Im Detail ist die TISAX-Zertifizierung allerdings weniger aufwendig als beispielsweise die ISO 27001. Die Prüfdienstleister prüfen dafür auf Grundlage des gemeinsam im VDA verabschiedeten Fragenkatalogs. „An manchen Stellen ist er aber so detailliert, dass man da fast gar keine Bewegungsfreiheiten hat“, stellt Experte Säckel fest. Er merkt aber auch an, dass zu den in der ISO 27001 verankerten 118 Kontrollen bei der TISAX nur 52 vorliegen. Auch ist der Prüfzyklus nicht jährlich, sondern nur alle drei Jahre. Da stellt sich auch die Frage, ob es genügend Kontrollen sind und ob der Zyklus im Bereich Informationssicherheit wirklich angemessen ist.
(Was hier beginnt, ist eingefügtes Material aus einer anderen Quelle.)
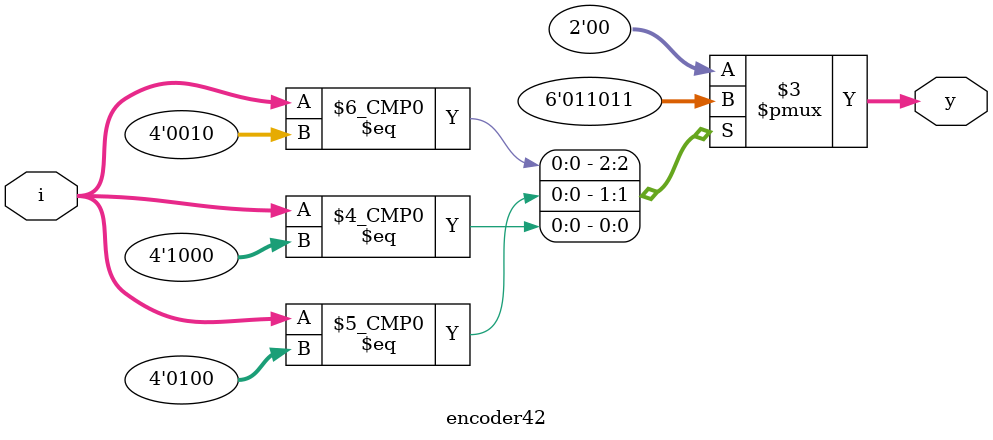
<source format=v>
module encoder42(i,y);
	input [3:0]i;
	output reg [1:0]y;

	always @(i) begin
		casex(i)
		4'b0001: y = 2'b00;
		4'b0010: y = 2'b01;
		4'b0100: y = 2'b10;
		4'b1000: y = 2'b11;
		default  y = 2'b00;
		endcase
	end	
endmodule

</source>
Laut ENX Association werde der Fragenkatalog stetig durch das Feedback der Zulieferer, Partner und Auditoren verbessert. Eine Verkürzung strebe man deshalb auch nicht an. Zudem sieht man TISAX als Zertifizierung von der Wirtschaft für die Wirtschaft und betont, dass man durch den Zyklus von 36 Monaten auch ausschließen wolle, die beteiligten Unternehmen zu gängeln. Durch den Drei-Jahres-Rhythmus beginnt im nächsten Jahr die Neuaufnahme der Prüfungen der Erstzertifizierten von 2017. Die beteiligten Auditoren werden also aller Voraussicht nach 2020 wieder eine neue Nachfragewelle erfahren.